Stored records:
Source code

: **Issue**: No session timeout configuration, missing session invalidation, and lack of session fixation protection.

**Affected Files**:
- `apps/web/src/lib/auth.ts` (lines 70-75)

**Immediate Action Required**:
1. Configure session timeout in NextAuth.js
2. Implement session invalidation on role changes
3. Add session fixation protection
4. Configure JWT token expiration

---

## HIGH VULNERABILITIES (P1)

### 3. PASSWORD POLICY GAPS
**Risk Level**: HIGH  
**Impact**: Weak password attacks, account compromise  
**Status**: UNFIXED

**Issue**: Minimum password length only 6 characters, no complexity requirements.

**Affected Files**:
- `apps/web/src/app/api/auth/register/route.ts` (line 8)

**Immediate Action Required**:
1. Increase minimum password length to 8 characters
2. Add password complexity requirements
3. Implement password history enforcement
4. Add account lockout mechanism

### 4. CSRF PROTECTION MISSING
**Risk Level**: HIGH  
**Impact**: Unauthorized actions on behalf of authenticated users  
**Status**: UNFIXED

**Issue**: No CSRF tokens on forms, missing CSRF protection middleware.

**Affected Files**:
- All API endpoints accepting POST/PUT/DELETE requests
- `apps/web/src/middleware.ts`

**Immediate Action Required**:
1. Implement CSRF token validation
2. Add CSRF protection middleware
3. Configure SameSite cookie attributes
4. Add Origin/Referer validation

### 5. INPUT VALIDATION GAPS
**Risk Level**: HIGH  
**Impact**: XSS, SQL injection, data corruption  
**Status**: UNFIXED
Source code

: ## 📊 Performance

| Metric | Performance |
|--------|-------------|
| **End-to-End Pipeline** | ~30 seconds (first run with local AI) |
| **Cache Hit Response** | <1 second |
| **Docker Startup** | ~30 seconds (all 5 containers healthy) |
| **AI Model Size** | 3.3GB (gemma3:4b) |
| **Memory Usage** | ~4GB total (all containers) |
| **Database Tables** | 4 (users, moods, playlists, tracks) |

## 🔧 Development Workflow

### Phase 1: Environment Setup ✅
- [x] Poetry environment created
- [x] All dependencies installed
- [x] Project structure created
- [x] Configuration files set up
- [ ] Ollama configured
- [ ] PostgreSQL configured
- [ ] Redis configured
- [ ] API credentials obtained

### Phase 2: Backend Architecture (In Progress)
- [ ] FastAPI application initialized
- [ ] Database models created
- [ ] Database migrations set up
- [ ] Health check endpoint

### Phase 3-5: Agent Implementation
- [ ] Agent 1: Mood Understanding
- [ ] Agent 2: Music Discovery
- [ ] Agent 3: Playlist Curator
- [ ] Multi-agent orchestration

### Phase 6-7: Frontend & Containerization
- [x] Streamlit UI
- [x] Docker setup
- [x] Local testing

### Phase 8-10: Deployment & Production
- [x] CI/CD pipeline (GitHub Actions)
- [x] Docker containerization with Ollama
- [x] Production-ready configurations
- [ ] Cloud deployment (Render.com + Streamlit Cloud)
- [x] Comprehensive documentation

--

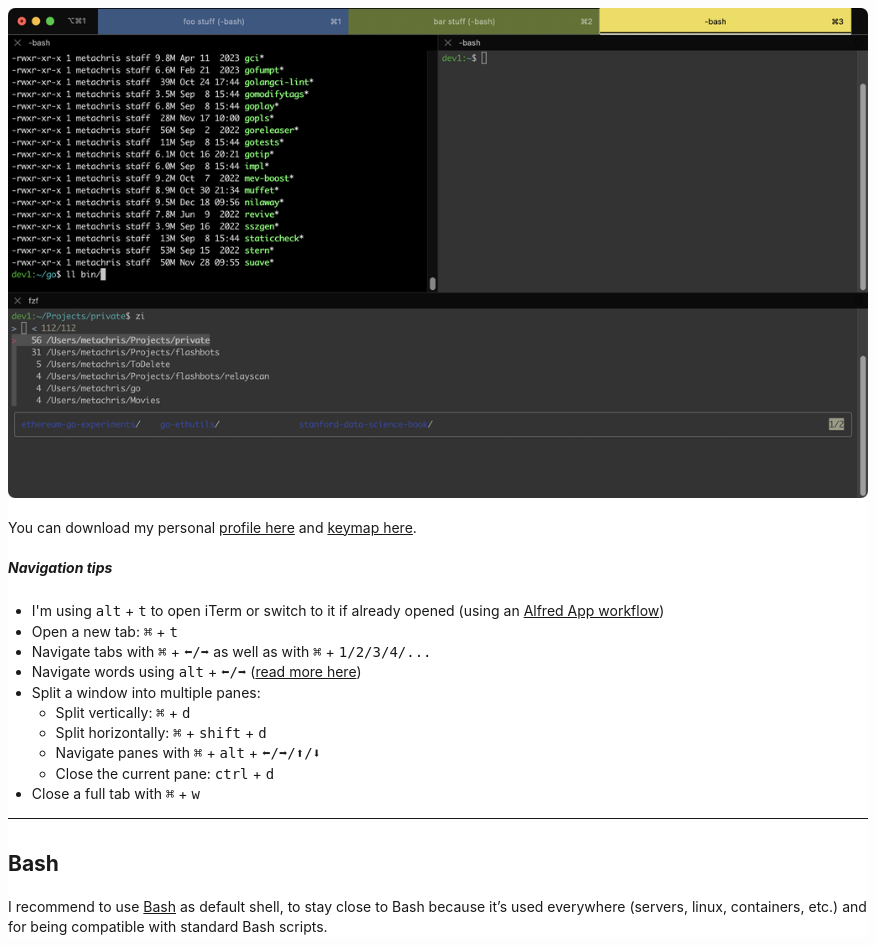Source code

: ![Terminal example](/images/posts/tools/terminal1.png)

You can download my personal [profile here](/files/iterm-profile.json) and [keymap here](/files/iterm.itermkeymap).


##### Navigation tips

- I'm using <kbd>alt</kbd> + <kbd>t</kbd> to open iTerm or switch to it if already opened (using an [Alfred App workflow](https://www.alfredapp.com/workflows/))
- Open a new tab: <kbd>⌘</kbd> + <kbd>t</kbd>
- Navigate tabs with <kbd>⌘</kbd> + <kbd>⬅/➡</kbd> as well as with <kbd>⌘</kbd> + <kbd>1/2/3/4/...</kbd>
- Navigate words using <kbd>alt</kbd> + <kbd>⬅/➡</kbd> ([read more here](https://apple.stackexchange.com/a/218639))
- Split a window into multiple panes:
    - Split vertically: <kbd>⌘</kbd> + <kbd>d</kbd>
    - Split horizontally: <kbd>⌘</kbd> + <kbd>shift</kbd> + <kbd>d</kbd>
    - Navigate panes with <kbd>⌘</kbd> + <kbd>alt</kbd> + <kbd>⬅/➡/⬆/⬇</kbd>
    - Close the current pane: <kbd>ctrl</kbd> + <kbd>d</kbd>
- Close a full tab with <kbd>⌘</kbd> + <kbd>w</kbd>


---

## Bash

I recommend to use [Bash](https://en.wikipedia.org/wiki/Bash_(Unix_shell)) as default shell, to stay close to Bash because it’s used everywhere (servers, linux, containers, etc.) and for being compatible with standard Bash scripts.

Goal of the exercise ▸ Where the data above reaches the line holding "Metric | Performance |", begin printing, and stop after the line holding "3.3GB (gemma3:4b) |". Each line must be reproduced exactly, with nothing else added.

Task output ▸
| Metric | Performance |
|--------|-------------|
| **End-to-End Pipeline** | ~30 seconds (first run with local AI) |
| **Cache Hit Response** | <1 second |
| **Docker Startup** | ~30 seconds (all 5 containers healthy) |
| **AI Model Size** | 3.3GB (gemma3:4b) |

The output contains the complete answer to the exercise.